Il centro dello scontro oggi è in Eurasia, non siamo i soli a dirlo: Brzezinski lo scrisse nel 1997 e nel 2001 Robert Kagan e William Kristol erano consapevoli che il conflitto appena iniziato in Afghanistan sarebbe ulteriormente divampato in Eurasia. Se guardiamo gli eventi che si sono susseguiti dalla caduta del muro ad oggi vediamo come quello euroasiatico sia stato da subito l’obiettivo dell’imperialismo americano. Come disse nel 1996 John Woolworth, ex vice assistente del segretario alla difesa degli Stati Uniti, l’obiettivo della NATO erano i Balcani per poi passare ad altre aree del mondo a maggioranza mussulmana. I piani erano pronti ben prima dell’attacco alle torri gemelle. Questo è il quadro che ci sta di fronte e la nostra risposta deve essere consapevole della posta in gioco, altro che tornare allo spirito del ’98!
Gli Stati Uniti hanno scatenato la guerra (il Papa ha parlato di Terza guerra mondiale combattuta a pezzetti), le conseguenze sono state drammatiche per le popolazioni coinvolte (morte, tortura, povertà) ma anche i paesi occidentali hanno conosciuto una forte limitazione democratica.
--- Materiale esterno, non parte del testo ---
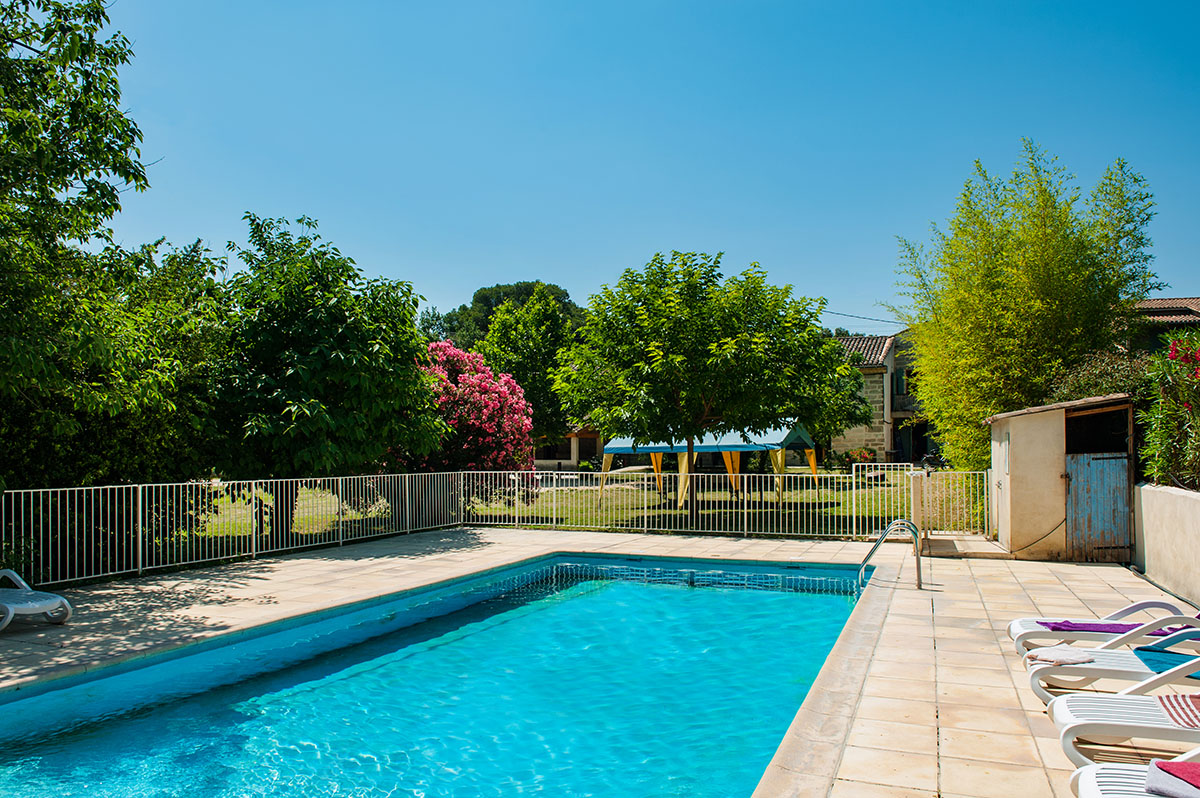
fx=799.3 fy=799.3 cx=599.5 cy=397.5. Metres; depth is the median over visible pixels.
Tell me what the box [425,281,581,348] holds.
tree
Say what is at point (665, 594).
swimming pool
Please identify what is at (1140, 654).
blue towel
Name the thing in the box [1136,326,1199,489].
flowering shrub
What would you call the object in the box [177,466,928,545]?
lawn
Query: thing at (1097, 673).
lounge chair
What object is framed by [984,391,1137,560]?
shed
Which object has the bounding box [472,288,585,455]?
tree
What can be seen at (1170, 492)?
low wall
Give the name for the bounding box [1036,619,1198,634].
purple towel
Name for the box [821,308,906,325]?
power line
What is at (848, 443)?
stone house
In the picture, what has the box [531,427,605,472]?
low building
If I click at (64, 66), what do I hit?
tree
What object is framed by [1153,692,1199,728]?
striped towel
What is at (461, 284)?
sky
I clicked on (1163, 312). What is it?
house
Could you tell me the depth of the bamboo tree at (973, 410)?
16.78 m
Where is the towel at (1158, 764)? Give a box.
[1145,759,1199,797]
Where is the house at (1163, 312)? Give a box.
[1122,296,1199,350]
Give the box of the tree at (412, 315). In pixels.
[205,215,445,535]
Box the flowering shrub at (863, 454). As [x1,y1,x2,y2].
[833,446,876,469]
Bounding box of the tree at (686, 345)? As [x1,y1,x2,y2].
[550,251,850,528]
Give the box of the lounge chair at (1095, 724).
[1045,662,1199,767]
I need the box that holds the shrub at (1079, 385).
[1043,347,1154,404]
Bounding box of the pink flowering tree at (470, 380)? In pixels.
[417,341,533,474]
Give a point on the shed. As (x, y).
(1020, 450)
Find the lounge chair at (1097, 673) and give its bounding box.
[1021,622,1199,704]
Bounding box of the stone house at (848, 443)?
[828,331,923,462]
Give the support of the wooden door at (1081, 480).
in the shed
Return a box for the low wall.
[1132,481,1199,611]
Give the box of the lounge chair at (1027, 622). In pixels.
[1006,599,1199,651]
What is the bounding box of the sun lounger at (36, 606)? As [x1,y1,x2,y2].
[0,569,72,630]
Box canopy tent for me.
[596,419,821,508]
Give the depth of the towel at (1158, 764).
3.39 m
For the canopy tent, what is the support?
on the lawn at (787, 499)
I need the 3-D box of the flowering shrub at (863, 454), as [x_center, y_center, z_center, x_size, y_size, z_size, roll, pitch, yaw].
[11.624,2.946,36.348,2.122,1.369,1.817,-1,-2,22]
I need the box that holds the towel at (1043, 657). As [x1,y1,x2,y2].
[1028,646,1095,665]
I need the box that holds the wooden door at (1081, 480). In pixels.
[1063,450,1133,562]
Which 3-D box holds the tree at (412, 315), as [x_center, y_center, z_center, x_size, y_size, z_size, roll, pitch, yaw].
[-5.574,-0.238,15.379,5.222,6.097,5.238,-1,-2,22]
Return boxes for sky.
[80,0,1199,329]
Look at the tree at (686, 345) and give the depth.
16.71 m
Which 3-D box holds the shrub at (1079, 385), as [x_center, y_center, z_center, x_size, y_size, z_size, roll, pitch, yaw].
[9.584,0.569,14.874,2.626,2.956,2.808,-1,-2,22]
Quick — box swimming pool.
[0,556,876,797]
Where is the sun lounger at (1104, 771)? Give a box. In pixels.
[1070,760,1199,797]
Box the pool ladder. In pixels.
[857,518,923,588]
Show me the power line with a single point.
(877, 319)
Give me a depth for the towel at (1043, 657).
5.68 m
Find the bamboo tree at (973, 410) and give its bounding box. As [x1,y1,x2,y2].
[892,143,1158,468]
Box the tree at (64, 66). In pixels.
[0,0,203,496]
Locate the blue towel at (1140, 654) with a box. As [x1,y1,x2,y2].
[1133,646,1199,677]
Questa è la nuova cifra politica in Occidente, chi oggi ha 20 anni e fa politica ha conosciuto sempre e solo un mondo in guerra ed anche una politica di guerra.
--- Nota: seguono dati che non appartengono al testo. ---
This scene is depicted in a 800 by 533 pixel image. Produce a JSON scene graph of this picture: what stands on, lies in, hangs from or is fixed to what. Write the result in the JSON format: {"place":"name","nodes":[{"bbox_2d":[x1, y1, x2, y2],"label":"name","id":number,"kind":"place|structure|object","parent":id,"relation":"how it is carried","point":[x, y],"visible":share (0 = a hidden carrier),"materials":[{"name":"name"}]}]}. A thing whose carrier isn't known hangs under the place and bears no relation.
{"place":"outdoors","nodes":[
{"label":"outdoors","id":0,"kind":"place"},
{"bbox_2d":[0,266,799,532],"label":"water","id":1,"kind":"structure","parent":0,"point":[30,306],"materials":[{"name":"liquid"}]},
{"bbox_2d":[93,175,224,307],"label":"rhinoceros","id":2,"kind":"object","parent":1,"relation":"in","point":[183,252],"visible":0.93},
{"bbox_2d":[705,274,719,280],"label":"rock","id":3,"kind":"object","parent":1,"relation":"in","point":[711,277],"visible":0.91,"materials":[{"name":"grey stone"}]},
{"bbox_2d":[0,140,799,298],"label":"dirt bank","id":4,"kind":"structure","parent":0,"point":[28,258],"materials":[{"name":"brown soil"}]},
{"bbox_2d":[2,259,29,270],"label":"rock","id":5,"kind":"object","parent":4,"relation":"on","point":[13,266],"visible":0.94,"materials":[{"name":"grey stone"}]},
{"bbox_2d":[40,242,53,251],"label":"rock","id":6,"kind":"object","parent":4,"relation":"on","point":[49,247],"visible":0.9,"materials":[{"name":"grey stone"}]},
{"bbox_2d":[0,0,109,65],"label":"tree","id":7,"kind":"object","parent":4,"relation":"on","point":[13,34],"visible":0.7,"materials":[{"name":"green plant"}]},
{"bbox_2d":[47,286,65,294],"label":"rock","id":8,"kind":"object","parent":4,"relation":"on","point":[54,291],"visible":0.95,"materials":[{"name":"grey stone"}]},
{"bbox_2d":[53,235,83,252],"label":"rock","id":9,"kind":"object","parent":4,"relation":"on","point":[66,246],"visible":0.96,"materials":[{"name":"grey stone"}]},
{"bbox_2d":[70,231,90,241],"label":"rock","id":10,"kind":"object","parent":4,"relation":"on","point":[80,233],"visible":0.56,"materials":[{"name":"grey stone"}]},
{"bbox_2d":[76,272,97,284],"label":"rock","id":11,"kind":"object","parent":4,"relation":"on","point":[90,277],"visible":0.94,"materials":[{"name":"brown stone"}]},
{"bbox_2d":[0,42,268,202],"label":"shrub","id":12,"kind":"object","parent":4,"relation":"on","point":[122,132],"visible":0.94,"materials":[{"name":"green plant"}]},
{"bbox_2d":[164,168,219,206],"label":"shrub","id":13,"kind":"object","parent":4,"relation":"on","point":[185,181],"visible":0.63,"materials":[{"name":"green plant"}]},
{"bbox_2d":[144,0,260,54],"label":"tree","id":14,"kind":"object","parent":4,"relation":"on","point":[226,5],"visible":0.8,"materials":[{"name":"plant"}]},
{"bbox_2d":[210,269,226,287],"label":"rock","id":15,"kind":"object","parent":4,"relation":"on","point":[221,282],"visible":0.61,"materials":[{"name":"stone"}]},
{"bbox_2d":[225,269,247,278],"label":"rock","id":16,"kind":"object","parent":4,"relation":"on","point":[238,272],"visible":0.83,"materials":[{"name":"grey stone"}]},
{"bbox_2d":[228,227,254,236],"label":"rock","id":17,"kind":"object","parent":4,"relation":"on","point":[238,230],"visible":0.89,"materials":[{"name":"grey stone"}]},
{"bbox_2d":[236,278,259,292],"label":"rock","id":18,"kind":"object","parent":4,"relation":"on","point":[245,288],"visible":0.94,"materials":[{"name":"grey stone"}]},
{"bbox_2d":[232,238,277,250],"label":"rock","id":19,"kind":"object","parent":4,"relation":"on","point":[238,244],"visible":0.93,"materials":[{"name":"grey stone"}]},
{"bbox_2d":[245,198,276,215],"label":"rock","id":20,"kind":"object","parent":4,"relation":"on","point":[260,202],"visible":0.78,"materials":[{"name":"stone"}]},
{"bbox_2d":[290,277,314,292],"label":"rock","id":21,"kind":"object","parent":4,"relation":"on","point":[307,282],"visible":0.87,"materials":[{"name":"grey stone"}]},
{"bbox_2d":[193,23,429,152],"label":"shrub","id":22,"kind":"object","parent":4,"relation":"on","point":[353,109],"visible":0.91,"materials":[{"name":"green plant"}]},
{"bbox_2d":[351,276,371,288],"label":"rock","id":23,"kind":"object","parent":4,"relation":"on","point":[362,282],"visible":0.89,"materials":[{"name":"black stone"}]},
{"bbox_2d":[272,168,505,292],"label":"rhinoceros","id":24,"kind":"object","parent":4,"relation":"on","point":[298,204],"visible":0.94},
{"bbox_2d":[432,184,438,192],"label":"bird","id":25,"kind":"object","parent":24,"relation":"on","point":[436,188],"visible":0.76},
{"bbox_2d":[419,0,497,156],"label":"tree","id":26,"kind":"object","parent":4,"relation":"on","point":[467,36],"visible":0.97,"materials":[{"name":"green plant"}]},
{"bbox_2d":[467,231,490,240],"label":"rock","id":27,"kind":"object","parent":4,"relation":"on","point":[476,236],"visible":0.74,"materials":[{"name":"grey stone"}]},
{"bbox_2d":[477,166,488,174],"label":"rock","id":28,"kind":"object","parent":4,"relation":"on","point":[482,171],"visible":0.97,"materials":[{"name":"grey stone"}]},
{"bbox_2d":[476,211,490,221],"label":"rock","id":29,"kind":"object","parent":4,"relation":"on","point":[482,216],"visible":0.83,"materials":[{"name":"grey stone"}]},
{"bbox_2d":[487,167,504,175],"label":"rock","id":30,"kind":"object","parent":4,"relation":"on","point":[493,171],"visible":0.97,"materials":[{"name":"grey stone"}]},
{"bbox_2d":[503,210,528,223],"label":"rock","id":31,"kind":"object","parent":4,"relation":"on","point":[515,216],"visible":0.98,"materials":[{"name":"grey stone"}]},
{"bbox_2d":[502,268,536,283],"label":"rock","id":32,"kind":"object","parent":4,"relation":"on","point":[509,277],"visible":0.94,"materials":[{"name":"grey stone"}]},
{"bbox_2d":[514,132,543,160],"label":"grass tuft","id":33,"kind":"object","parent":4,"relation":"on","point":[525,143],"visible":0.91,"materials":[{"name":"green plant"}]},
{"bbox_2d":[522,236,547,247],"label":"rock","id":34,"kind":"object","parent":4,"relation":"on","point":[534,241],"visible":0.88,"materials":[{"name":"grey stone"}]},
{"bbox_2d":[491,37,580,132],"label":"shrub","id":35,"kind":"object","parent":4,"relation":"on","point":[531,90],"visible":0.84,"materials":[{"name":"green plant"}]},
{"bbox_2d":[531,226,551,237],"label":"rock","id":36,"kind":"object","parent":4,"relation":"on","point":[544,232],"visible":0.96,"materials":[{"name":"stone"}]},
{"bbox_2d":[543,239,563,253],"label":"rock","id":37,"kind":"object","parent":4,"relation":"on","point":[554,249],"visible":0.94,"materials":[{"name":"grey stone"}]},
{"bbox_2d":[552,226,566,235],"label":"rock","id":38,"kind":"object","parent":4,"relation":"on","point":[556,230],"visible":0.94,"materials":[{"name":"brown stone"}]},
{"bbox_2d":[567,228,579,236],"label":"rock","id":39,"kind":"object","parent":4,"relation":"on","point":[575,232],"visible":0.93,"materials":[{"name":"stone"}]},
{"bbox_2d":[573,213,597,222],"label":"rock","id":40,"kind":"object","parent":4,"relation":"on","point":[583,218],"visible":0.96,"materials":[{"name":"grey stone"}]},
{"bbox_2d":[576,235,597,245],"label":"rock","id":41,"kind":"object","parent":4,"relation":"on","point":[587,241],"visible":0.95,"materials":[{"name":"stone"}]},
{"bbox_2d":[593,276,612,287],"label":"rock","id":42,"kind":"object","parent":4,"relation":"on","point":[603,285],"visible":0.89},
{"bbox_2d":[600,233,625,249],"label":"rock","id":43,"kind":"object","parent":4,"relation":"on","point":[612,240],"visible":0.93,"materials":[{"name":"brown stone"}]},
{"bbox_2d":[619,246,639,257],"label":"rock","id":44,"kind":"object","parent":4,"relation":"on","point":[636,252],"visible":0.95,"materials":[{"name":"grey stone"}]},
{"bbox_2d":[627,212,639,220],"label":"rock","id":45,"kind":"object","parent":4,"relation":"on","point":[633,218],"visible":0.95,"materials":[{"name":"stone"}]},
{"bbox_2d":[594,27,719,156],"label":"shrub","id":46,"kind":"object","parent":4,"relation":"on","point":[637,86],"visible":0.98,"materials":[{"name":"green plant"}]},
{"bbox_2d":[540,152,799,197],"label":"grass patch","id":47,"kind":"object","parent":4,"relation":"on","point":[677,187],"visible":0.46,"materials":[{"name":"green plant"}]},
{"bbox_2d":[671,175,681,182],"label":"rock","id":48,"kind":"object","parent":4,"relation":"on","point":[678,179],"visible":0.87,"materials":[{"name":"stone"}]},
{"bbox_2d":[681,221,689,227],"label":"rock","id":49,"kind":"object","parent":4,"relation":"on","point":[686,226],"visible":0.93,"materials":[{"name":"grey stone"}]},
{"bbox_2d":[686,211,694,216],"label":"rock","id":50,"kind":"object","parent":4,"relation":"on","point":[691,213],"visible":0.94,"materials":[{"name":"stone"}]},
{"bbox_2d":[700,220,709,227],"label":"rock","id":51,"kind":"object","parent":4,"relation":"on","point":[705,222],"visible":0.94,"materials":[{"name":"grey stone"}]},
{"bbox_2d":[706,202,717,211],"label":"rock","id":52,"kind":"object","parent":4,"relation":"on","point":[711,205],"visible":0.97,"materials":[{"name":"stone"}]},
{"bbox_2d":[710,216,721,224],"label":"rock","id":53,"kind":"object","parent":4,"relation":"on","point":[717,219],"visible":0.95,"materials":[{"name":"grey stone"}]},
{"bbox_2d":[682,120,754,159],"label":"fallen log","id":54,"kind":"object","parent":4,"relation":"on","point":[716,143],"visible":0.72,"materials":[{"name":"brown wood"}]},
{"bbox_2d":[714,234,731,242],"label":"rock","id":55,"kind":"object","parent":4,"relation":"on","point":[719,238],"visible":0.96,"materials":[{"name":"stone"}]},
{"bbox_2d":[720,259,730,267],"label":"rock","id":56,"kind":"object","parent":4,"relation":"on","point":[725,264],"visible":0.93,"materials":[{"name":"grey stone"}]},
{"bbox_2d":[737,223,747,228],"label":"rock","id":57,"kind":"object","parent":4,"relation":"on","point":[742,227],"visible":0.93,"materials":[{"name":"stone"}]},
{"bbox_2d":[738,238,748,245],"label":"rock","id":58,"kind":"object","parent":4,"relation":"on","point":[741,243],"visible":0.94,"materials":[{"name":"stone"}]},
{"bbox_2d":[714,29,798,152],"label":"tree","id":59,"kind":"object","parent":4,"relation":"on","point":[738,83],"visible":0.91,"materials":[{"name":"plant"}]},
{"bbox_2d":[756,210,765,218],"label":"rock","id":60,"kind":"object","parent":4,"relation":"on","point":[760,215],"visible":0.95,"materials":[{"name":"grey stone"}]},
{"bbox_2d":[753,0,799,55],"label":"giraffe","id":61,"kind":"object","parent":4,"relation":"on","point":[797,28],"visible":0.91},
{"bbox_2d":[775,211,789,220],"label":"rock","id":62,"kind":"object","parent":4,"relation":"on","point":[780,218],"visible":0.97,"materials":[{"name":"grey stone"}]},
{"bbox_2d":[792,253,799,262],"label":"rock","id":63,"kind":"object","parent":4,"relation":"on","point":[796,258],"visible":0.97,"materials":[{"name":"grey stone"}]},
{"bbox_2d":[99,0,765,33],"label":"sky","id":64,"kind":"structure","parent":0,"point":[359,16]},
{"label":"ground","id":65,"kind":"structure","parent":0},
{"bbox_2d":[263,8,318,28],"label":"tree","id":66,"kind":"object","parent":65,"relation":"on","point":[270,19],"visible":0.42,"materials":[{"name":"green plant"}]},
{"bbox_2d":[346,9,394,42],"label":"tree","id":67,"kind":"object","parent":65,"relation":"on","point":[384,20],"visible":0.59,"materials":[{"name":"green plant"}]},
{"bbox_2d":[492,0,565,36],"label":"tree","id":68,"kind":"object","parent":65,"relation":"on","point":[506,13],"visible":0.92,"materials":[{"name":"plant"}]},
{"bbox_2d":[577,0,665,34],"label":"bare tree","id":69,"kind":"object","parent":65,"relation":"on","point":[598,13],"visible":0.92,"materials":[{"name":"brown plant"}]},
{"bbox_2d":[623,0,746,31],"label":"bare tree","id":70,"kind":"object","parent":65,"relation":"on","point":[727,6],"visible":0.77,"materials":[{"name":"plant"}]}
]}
I motivi alla base dell’aggressività politica americana si rintracciano innanzitutto nella carenza di risorse e quindi nella volontà di controllarle militarmente e successivamente nell’emergere sul panorama mondiale di nuove potenze, come la Cina, o nel riemergere di stati che si pensavano annientati come la Russia.
Dire questo non vuole dire che Putin sia un novello Lenin che ha fatto risorgere l’Urss, così come nessuno pensa che l’Iran sia uno stato comunista, nonostante questo entrambi questi stati esercitano un ruolo fondamentale nel fermare l’avanzata imperialistica americana ed israeliana. Quello che interessa è il ruolo strategico e geopolitico che essi rappresentano. Una loro vittoria non significherebbe la vittoria del comunismo nel mondo così come essa non arrivò dopo la sconfitta dal nazifascismo ma questo aprirebbe spazi di democrazia, di libertà e di sviluppo delle forze progressiste che aiuterebbero il lavoro dei comunisti anche in Italia.
Oggi non possiamo non partire da qui se vogliamo ripensare il socialismo nel XXI secolo. Affidarsi a facili certezze e tanto comodo quanto fuorviante, è invece il momento di rimettersi in gioco e ripensare il nostro ruolo.